De-duplicate the provided dataset
Records will be considered duplicates if they meet all of the following conditions:
a. Last Name exact match
b. First Name fuzzy / similar match (points for creativity here)
c. Any exact match of one or more of the following:
1. Email Address
2. Full mailing Address
3. Phone Number
Once the ?? number of duplicate records are identified, they need to be merged into a single record per group, and the data merged in such a way that we have the most complete set of attributes as possible.
Example: a. If two duplicate records share an email address, but only one has a full mailing address, the resultant merged record should have both the email and the mailing address.
b.
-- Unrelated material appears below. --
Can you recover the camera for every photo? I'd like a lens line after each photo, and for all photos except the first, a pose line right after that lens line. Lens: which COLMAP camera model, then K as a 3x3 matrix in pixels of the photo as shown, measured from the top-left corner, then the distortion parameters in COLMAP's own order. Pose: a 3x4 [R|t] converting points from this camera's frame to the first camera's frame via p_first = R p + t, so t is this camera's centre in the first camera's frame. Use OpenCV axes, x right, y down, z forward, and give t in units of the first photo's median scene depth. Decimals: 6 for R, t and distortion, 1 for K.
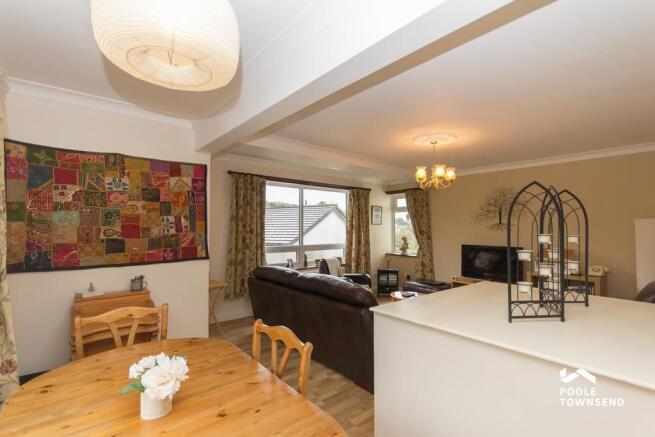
lens RADIAL K [[307.8, 0, 328.1], [0, 307.8, 226.2], [0, 0, 1]] dist [0.027660, -0.000114]
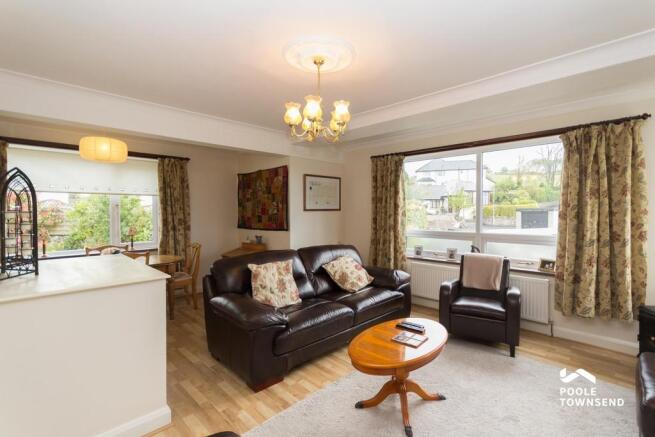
lens RADIAL K [[307.8, 0, 328.1], [0, 307.8, 226.2], [0, 0, 1]] dist [0.027660, -0.000114]
pose [[0.112238, 0.045860, -0.992622, 1.082602], [0.007157, 0.998871, 0.046958, 0.019172], [0.993656, -0.012375, 0.111783, 1.053653]]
If two duplicate records have different values for one of the following, the merged record should use the more recent attribute as identified by the ModifiedOn and/or CreatedOn timestamp values
First Name
Email Address
Full Mailing Address
Phone Number
The resulting de-duplicated “Master” record needs to be appended to the source dataset, given a unique integer ID (you can seed this however you like), and then that new identifier assigned as the ParentID of the child duplicated source records.
Save and return the (now larger) dataset as a .csv file
The csv file with initial data hasthe below columns :
ID CreatedOn ModifiedOn Customer_LastName Customer_FirstName Customer_AddressLine1 Customer_City Customer_State Customer_Zip Customer_HomePhone Customer_InternetEmail
What I have tried:
> Tried parsing the csv file which contains the data into data table and filtered based on the requirements.
> Tried importing data to SQL and using the ADO.net to filter out the queries.